Il s’agit, comme pour tout emprunt, des
intérêts que l’Etat doit payer dans l’année. Lorsque les montants étaient de l’ordre de 15 à 20 milliards d’euros voilà vingt ans, les débats allaient bon train pour dénoncer le niveau insupportable du service de la dette qui pénalisait la croissance. Aujourd’hui, à 45 milliards et plus, on semble pouvoir le supporter. Impossible! Malgré tout, les responsables politiques gardent le silence.
Si les contribuables doivent faire les frais des restructurations à venir, ils n’accepteront pas indéfiniment d’être placés devant le fait accompli. C’est le message des «indignés» en Grèce et en Espagne; c’est aussi, en France, celui des participants à la primaire des Verts qui, en désignant Eva Joly pour les représenter aux élections présidentiels, ont choisi la rupture la plus radicale avec la politique en place.
Car les contribuables ne se font guère d’illusion: pour eux, les périodes de vaches maigres commencent. Et pour longtemps, si l’on en croit la Cour des comptes qui tire la sonnette d’alarme dans son rapport annuel, pronostiquant
une dette à 100% du PIB et des intérêts de 90 milliards d’euros dans le cas d’une gestion au fil de l’eau.
L’impossible statu quo politique
C’est là qu’une autre politique s’impose. La logique financière a atteint ses limites. A de tels niveaux, un Etat ne peut continuer à recourir à l’endettement, à s’interdire toute stimulation de l’économie et à pénaliser les générations à venir uniquement pour ne pas remettre en question un modèle d’économie libérale dont les excès placent les populations sous pression.
Pas de manichéisme: il ne s’agit pas d’opposer un système collectiviste à un système libéral, mais à introduire de vraies régulations, au niveau au moins européen. Et arrêtons d’agiter le spectre d’une désertion des acteurs financiers:
l’Union européenne est encore la région la plus riche du monde, ils ne pourraient la déserter. Au contraire, une plus grande stabilité avec des règles claires répondrait à leur attente.
Les gouvernements ne pourront longtemps conserver leur légitimité s’ils continuent à pratiquer des politiques fondées sur des logiques uniquement financières au détriment de leurs électeurs et de leurs aspirations sociales.
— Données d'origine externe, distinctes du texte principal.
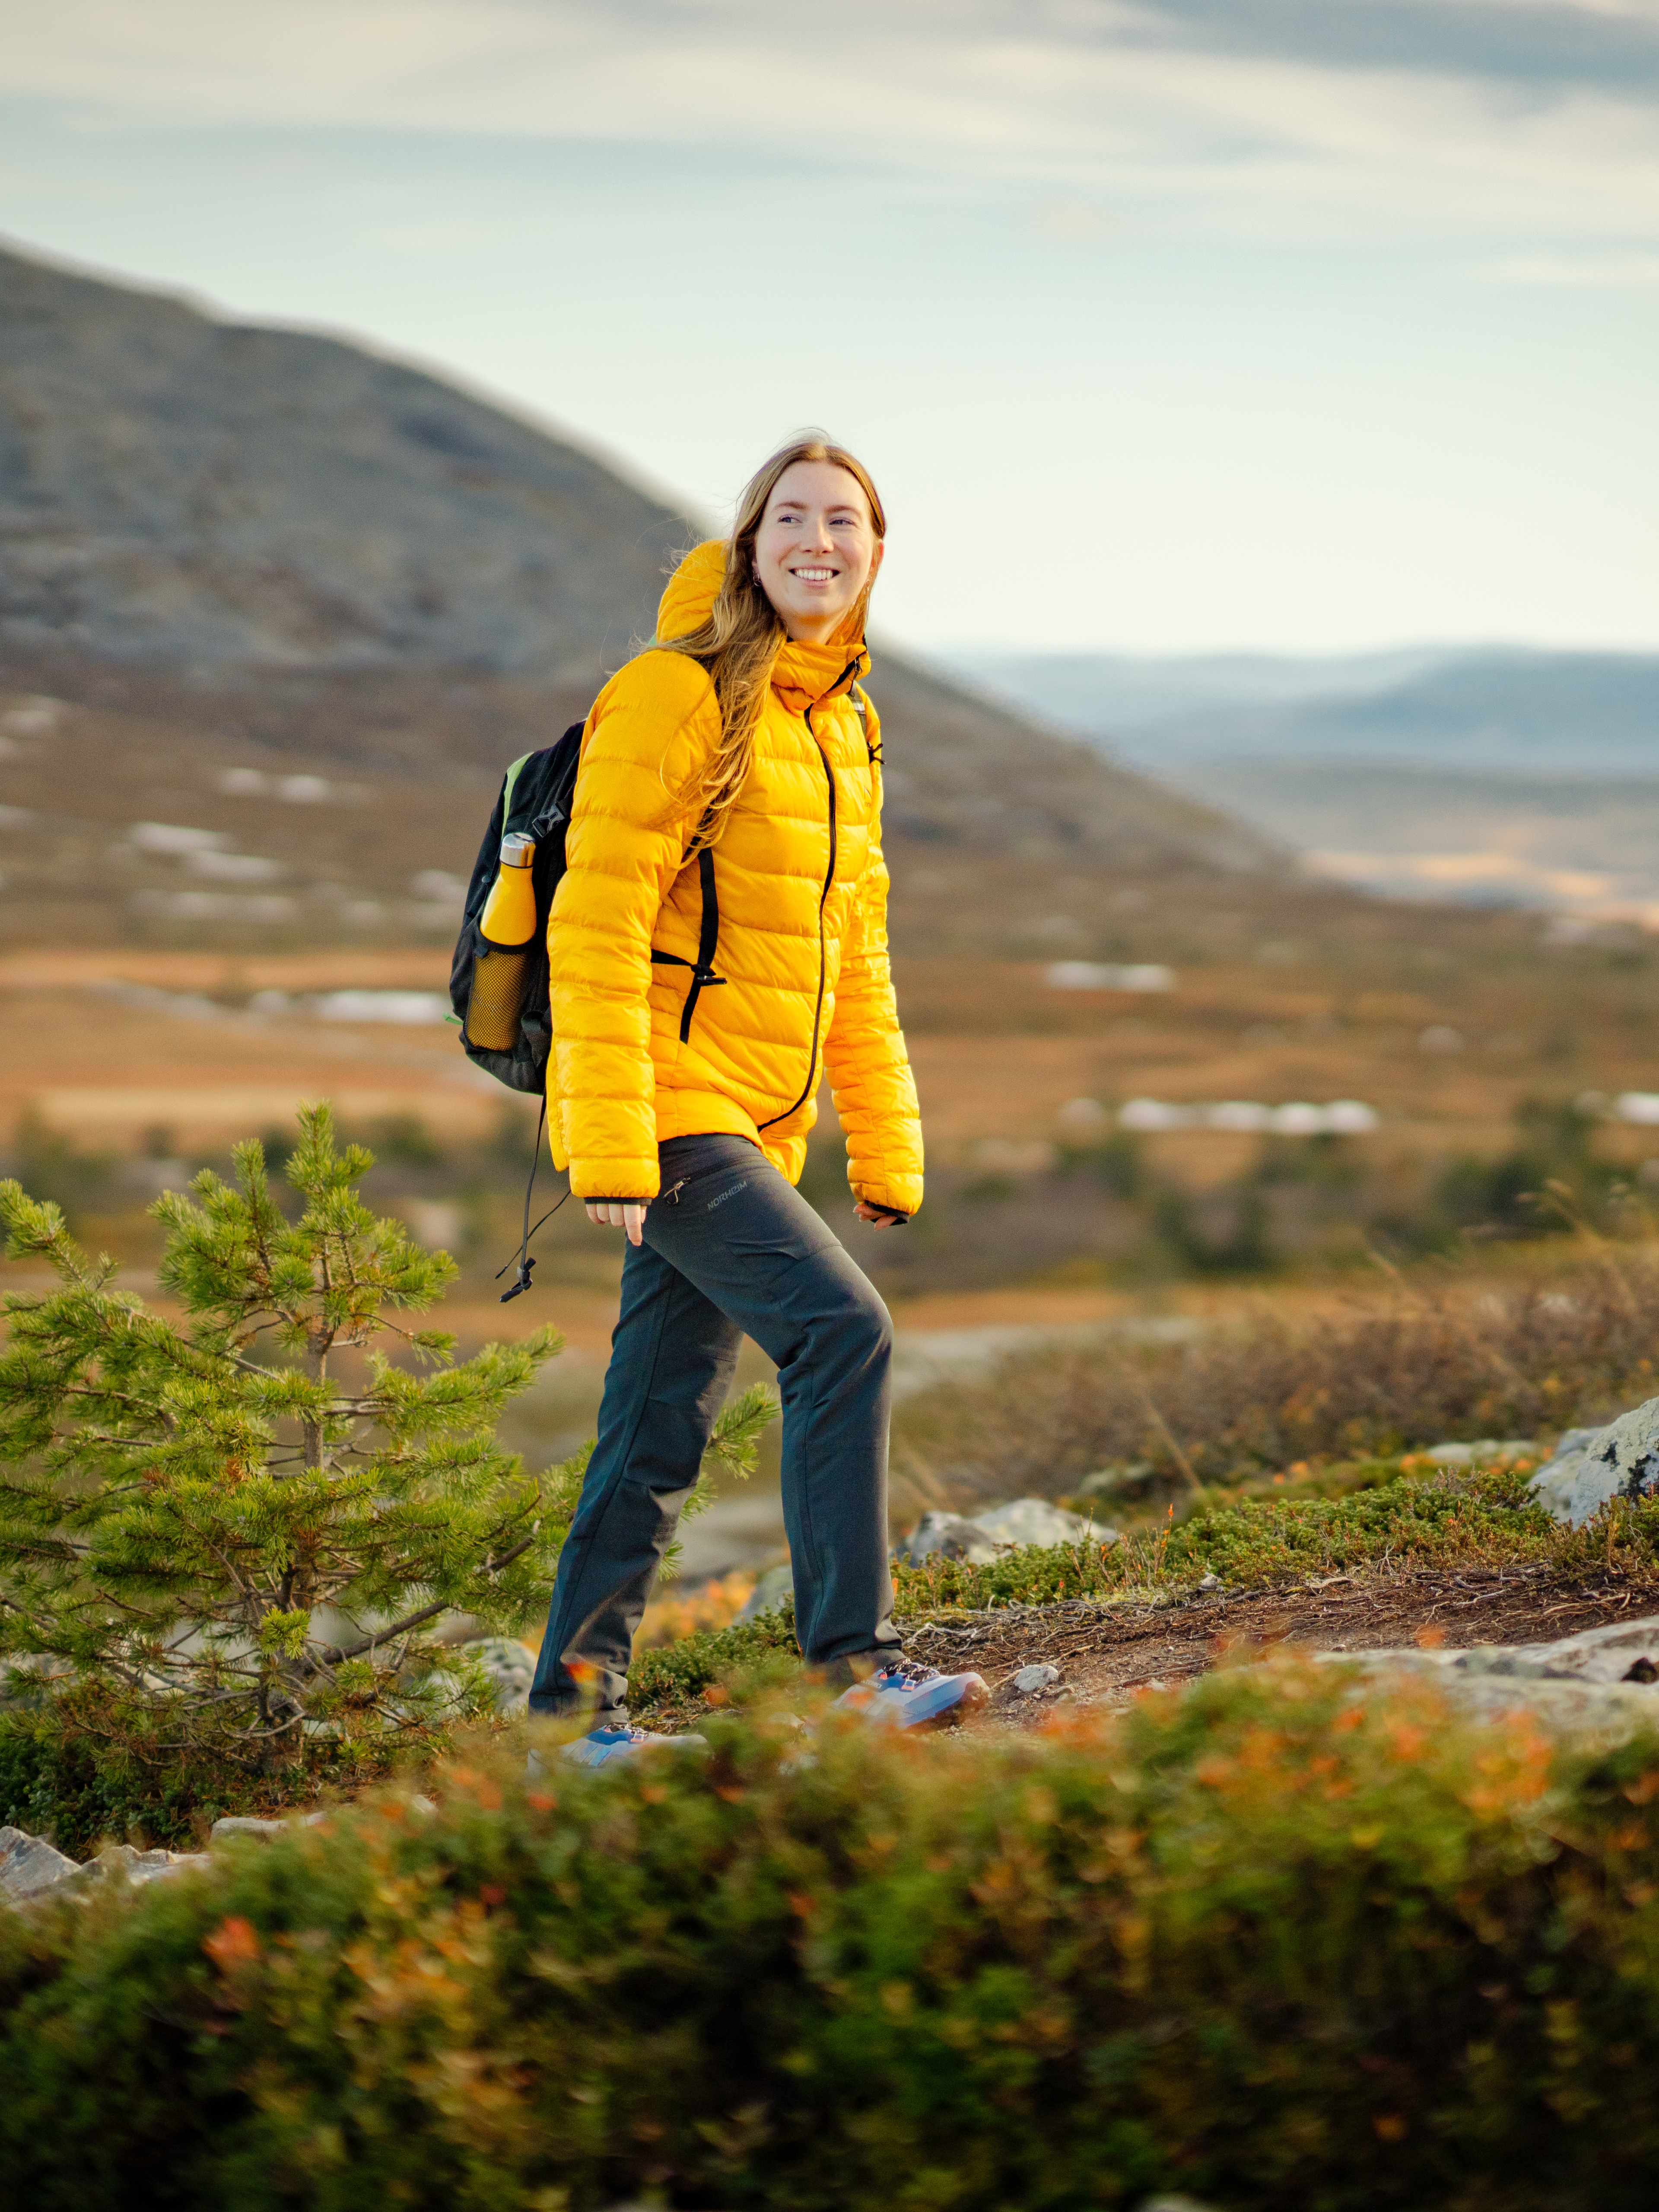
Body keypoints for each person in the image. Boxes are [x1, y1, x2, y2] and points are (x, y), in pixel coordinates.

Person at [526, 434, 986, 1762]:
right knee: (843, 1335)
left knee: (657, 1427)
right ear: (749, 542)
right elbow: (597, 927)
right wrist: (610, 1143)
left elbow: (854, 949)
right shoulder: (674, 696)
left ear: (877, 552)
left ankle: (567, 1727)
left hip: (756, 1125)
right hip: (667, 1107)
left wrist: (885, 1139)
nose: (819, 542)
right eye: (792, 518)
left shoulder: (841, 722)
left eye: (845, 522)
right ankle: (856, 1667)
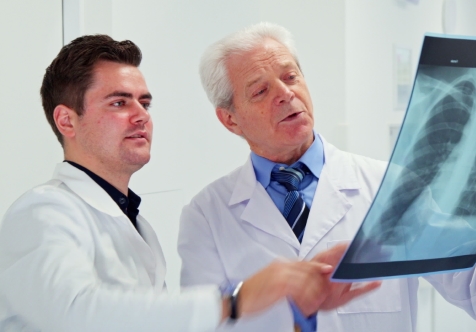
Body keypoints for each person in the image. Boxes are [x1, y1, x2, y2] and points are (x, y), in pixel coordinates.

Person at [178, 22, 476, 332]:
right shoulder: (206, 215)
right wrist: (293, 311)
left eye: (291, 76)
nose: (286, 93)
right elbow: (202, 323)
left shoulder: (392, 187)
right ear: (230, 119)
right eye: (261, 90)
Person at [0, 35, 376, 332]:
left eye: (144, 103)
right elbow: (74, 313)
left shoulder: (133, 223)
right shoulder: (43, 212)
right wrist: (233, 302)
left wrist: (296, 308)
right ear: (67, 121)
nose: (141, 116)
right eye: (119, 103)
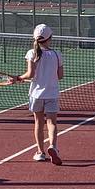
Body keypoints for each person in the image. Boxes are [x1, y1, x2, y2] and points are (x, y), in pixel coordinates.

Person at [18, 23, 64, 164]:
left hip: (36, 95)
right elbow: (60, 75)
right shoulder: (57, 54)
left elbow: (30, 74)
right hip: (52, 94)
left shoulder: (32, 53)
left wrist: (19, 78)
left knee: (38, 122)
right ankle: (53, 146)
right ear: (50, 38)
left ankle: (40, 152)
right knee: (52, 122)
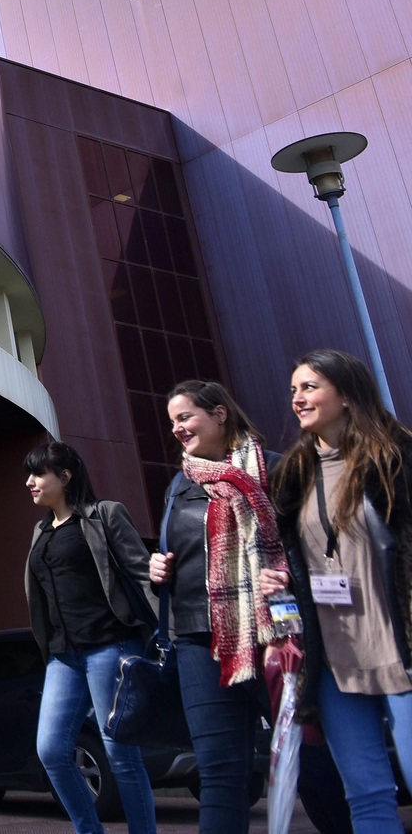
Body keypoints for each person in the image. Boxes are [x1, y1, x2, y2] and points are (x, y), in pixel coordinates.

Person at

Il est de la responsabilité des politiques de gouverner avec une vision plus large. Ne serait-ce que pour générer des recettes nouvelles (taxe sur les banques) ou pour avancer plus vite que ne le fait le G20 sur une refonte de la gouvernance du système financier international.
La solidarité européenne devra bien être consolidée par de véritables structures politiques et pas seulement laissée à l’appréciation des gouvernements en place, en fonction du moment. Ce qui passera par des abandons de souveraineté nationale (sur la fiscalité, par exemple), mais permettra aussi d’affirmer une puissance économique collective (plus de 500 millions d’habitants dans l’Union européenne, et 370 millions dans
la zone euro) qui ne peut aujourd’hui s’exprimer pleinement. Une vraie remise en question pour l’Union européenne, et pour le couple franco-allemand.